More generally, the IMF said banks should be required to raise equity, cut dividends and show restraint on remuneration rather than cut back on lending.
Osborne said he would reveal his decision on Lloyds and RBS after the crucial report by the Parliamentary Commission on Banking Standards, which is expected to report next month . The report may call for full nationalisation of RBS, already 81% state owned. Lloyds is 39% owned by the taxpayer.
"Having refocused their business, now is the time for a clear strategy on how to return RBS and Lloyds to the private sector in a way that protects value for the taxpayer," Osborne said.
Shares in the two banks rose after they said their long-running discussions with the new City regulator, the Prudential Regulation Authority (PRA), over capital requirements ended.

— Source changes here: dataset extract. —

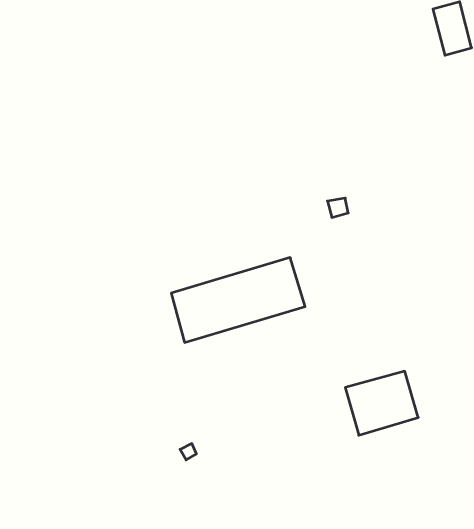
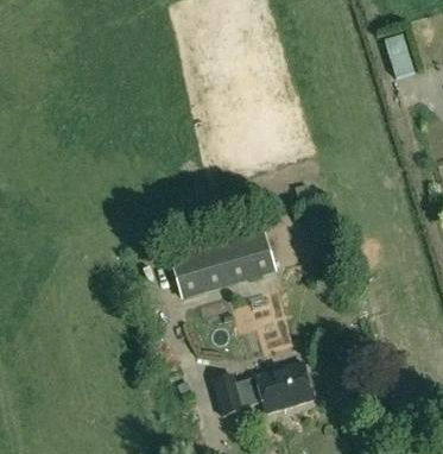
building: [345,371,418,435] -> [257,360,315,411]
building: none -> [215,373,245,412]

The banks said they could sell off businesses and cut down on risks rather than raise fresh funds to fill the shortfall.
Lloyds ended nearly 2p higher at 62.96p – above the 61p level the government now sees as break-even – and RBS ended 7.4p up at 349.6p.

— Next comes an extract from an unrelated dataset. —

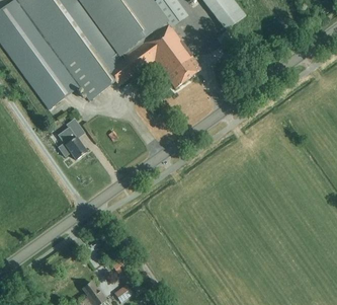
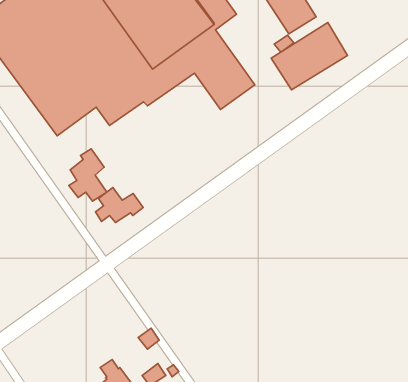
building: none -> [271,22,347,90]
building: none -> [95,188,143,223]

The IMF presented a dilemma for Osborne by making clear that value to taxpayers should be central in any sell-off. Shares in both banks are firmly below levels the City regards as break-even: 73.6p for Lloyds and 502p for RBS, levels leaving taxpayers with £17bn of losses..
"Any strategy should seek to return the banks to private hands in a way that maximises the value for taxpayers, strengthens confidence and competition in the sector, and minimises outward spillovers," the IMF said as it indicated a strategy should be outlined by the end of the year. "In this context, if a sovereign backstop is required to meet a capital shortfall, it should be provided, as this would have a high multiplier."
The IMF did not indicate when stakes should be sold off and noted that "challenges remain" as the banks had failed to sell the branches which the European Union had demanded should be disposed of in return for £65bn of state aid.
The specific capital shortfalls of Lloyds and RBS were not disclosed but are thought to make up a large part of the £25bn hole identified by the the Bank of England's financial policy committee in March.
The IMF said the new stress tests by the PRA planned for 2014, following this year's exercise for the financial policy committee, should provide more detail about the methodology, results and bank-by-bank capital plans.
Lloyds, which analysts estimate has a £3bn shortfall, said it could plug its gap by generating profits and continuing to sell non-core assets, such as problem loans – ensuring taxpayers and other investors would not need to buy new shares or other types of financial instruments.
To underline the point, Lloyds raised £500m just after the stock market closed by selling another tranche of its stake in wealth manager St James's Place. Since March, Lloyds' stake in the firm has fallen from 57% to 21%.
RBS said it could fill its capital shortfall by selling off part of its US business, Citizens, and scaling back its investment bank.
The PRA said that further announcements would come from other banks once discussions over capital had been concluded. The City is most concerned about the outcome of discussion with Co-operative Bank.